Search the records below for the word "solution" and show every line where it occurs.

-- Dataset --
☆ ☆ ☆ ☆ ☆

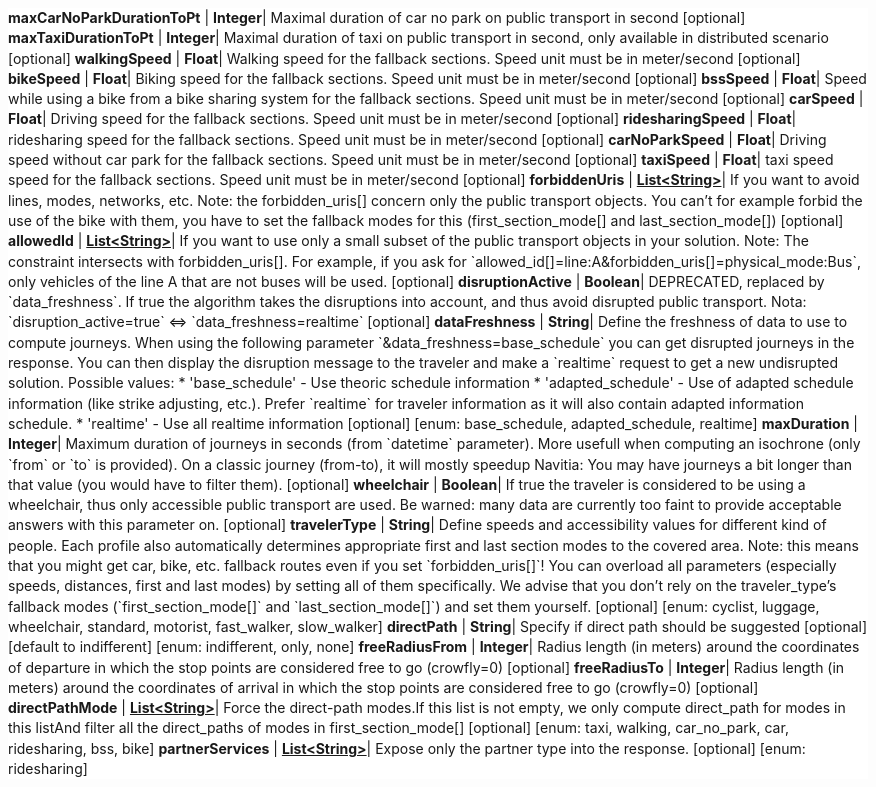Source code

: **maxCarNoParkDurationToPt** | **Integer**| Maximal duration of car no park on public transport in second [optional] 
**maxTaxiDurationToPt** | **Integer**| Maximal duration of taxi on public transport in second, only available in distributed scenario [optional] 
**walkingSpeed** | **Float**| Walking speed for the fallback sections. Speed unit must be in meter/second [optional] 
**bikeSpeed** | **Float**| Biking speed for the fallback sections. Speed unit must be in meter/second [optional] 
**bssSpeed** | **Float**| Speed while using a bike from a bike sharing system for the fallback sections. Speed unit must be in meter/second [optional] 
**carSpeed** | **Float**| Driving speed for the fallback sections. Speed unit must be in meter/second [optional] 
**ridesharingSpeed** | **Float**| ridesharing speed for the fallback sections. Speed unit must be in meter/second [optional] 
**carNoParkSpeed** | **Float**| Driving speed without car park for the fallback sections. Speed unit must be in meter/second [optional] 
**taxiSpeed** | **Float**| taxi speed speed for the fallback sections. Speed unit must be in meter/second [optional] 
**forbiddenUris** | [**List&lt;String&gt;**](String.md)| If you want to avoid lines, modes, networks, etc. Note: the forbidden_uris[] concern only the public transport objects. You can’t for example forbid the use of the bike with them, you have to set the fallback modes for this (first_section_mode[] and last_section_mode[]) [optional] 
**allowedId** | [**List&lt;String&gt;**](String.md)| If you want to use only a small subset of the public transport objects in your solution. Note: The constraint intersects with forbidden_uris[]. For example, if you ask for &#x60;allowed_id[]&#x3D;line:A&amp;forbidden_uris[]&#x3D;physical_mode:Bus&#x60;, only vehicles of the line A that are not buses will be used. [optional] 
**disruptionActive** | **Boolean**| DEPRECATED, replaced by &#x60;data_freshness&#x60;. If true the algorithm takes the disruptions into account, and thus avoid disrupted public transport. Nota: &#x60;disruption_active&#x3D;true&#x60; &lt;&#x3D;&gt; &#x60;data_freshness&#x3D;realtime&#x60; [optional] 
**dataFreshness** | **String**| Define the freshness of data to use to compute journeys. When using the following parameter &#x60;&amp;data_freshness&#x3D;base_schedule&#x60; you can get disrupted journeys in the response. You can then display the disruption message to the traveler and make a &#x60;realtime&#x60; request to get a new undisrupted solution.  Possible values:  * &#39;base_schedule&#39; - Use theoric schedule information  * &#39;adapted_schedule&#39; - Use of adapted schedule information (like strike adjusting, etc.). Prefer &#x60;realtime&#x60; for traveler information as it will also contain adapted information schedule.  * &#39;realtime&#39; - Use all realtime information [optional] [enum: base_schedule, adapted_schedule, realtime] 
**maxDuration** | **Integer**| Maximum duration of journeys in seconds (from &#x60;datetime&#x60; parameter). More usefull when computing an isochrone (only &#x60;from&#x60; or &#x60;to&#x60; is provided). On a classic journey (from-to), it will mostly speedup Navitia: You may have journeys a bit longer than that value (you would have to filter them). [optional] 
**wheelchair** | **Boolean**| If true the traveler is considered to be using a wheelchair, thus only accessible public transport are used. Be warned: many data are currently too faint to provide acceptable answers with this parameter on. [optional] 
**travelerType** | **String**| Define speeds and accessibility values for different kind of people. Each profile also automatically determines appropriate first and last section modes to the covered area. Note: this means that you might get car, bike, etc. fallback routes even if you set &#x60;forbidden_uris[]&#x60;! You can overload all parameters (especially speeds, distances, first and last modes) by setting all of them specifically. We advise that you don’t rely on the traveler_type’s fallback modes (&#x60;first_section_mode[]&#x60; and &#x60;last_section_mode[]&#x60;) and set them yourself. [optional] [enum: cyclist, luggage, wheelchair, standard, motorist, fast_walker, slow_walker] 
**directPath** | **String**| Specify if direct path should be suggested [optional] [default to indifferent] [enum: indifferent, only, none] 
**freeRadiusFrom** | **Integer**| Radius length (in meters) around the coordinates of departure in which the stop points are considered free to go (crowfly&#x3D;0) [optional] 
**freeRadiusTo** | **Integer**| Radius length (in meters) around the coordinates of arrival in which the stop points are considered free to go (crowfly&#x3D;0) [optional] 
**directPathMode** | [**List&lt;String&gt;**](String.md)| Force the direct-path modes.If this list is not empty, we only compute direct_path for modes in this listAnd filter all the direct_paths of modes in first_section_mode[] [optional] [enum: taxi, walking, car_no_park, car, ridesharing, bss, bike] 
**partnerServices** | [**List&lt;String&gt;**](String.md)| Expose only the partner type into the response. [optional] [enum: ridesharing]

☆ ☆ ☆ ☆ ☆

-- Answer to this problem --
**allowedId** | [**List&lt;String&gt;**](String.md)| If you want to use only a small subset of the public transport objects in your solution. Note: The constraint intersects with forbidden_uris[]. For example, if you ask for &#x60;allowed_id[]&#x3D;line:A&amp;forbidden_uris[]&#x3D;physical_mode:Bus&#x60;, only vehicles of the line A that are not buses will be used. [optional] 
**dataFreshness** | **String**| Define the freshness of data to use to compute journeys. When using the following parameter &#x60;&amp;data_freshness&#x3D;base_schedule&#x60; you can get disrupted journeys in the response. You can then display the disruption message to the traveler and make a &#x60;realtime&#x60; request to get a new undisrupted solution.  Possible values:  * &#39;base_schedule&#39; - Use theoric schedule information  * &#39;adapted_schedule&#39; - Use of adapted schedule information (like strike adjusting, etc.). Prefer &#x60;realtime&#x60; for traveler information as it will also contain adapted information schedule.  * &#39;realtime&#39; - Use all realtime information [optional] [enum: base_schedule, adapted_schedule, realtime] 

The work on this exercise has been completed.